XAS characterization and CO oxidation on δ-alumina supported La, Mn, Co and Fe oxides

Abstract

δ-Al₂O₃ supported La, Mn, Co and Fe containing catalysts were prepared by impregnation of δ-Al₂O₃ with citrate-type precursors and calcination at 1073 K. The catalysts were characterized by X-ray diffraction (XRD), UV-Vis diffuse reflectance spectroscopy (DRS), X-ray absorption spectroscopy (XAS), and BET specific surface area determination. XRD revealed the presence of δ-Al₂O₃ in all cases and, at 30 wt.% of metal loading, of other single (α-Mn₂O₃ and α-Fe₂O₃) or mixed (LaAlO₃, LaMnO₃, CoAl₂O₄ and LaFeO₃) oxide phases. XAS suggested the formation of some oxide phases also at lower loading. In particular, all Mn and 10 wt.% La–Mn containing samples revealed the formation of α-Mn₂O₃, while the 30 wt.% La–Mn bimetallic sample showed the formation of LaMnO₃ perovskite. All Co containing samples revealed the presence of CoAl₂O₄ spinel. Fe containing samples showed the formation of α-Fe₂O₃, while La–Fe containing ones, that of LaFeO₃ perovskite.

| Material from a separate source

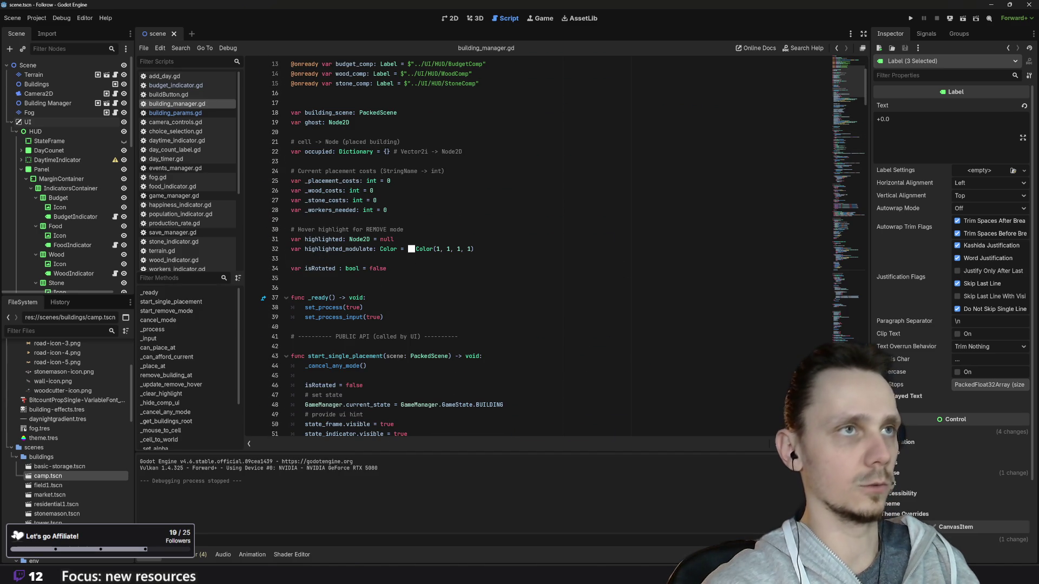
scroll(541, 244, down, 12)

Catalytic tests of CO oxidation were performed in the temperature range 300–800 K. The sample containing 30 wt.% of La and Mn in the form of LaMnO₃ perovskite dispersed on δ-Al₂O₃ was found the most active among all the examined catalysts. Most of the Co containing catalysts were found active at RT too, but they deactivated rapidly. None of the Fe-based samples was active at RT and these catalysts were found, on average, to be substantially less active than the Mn- and Co-based ones.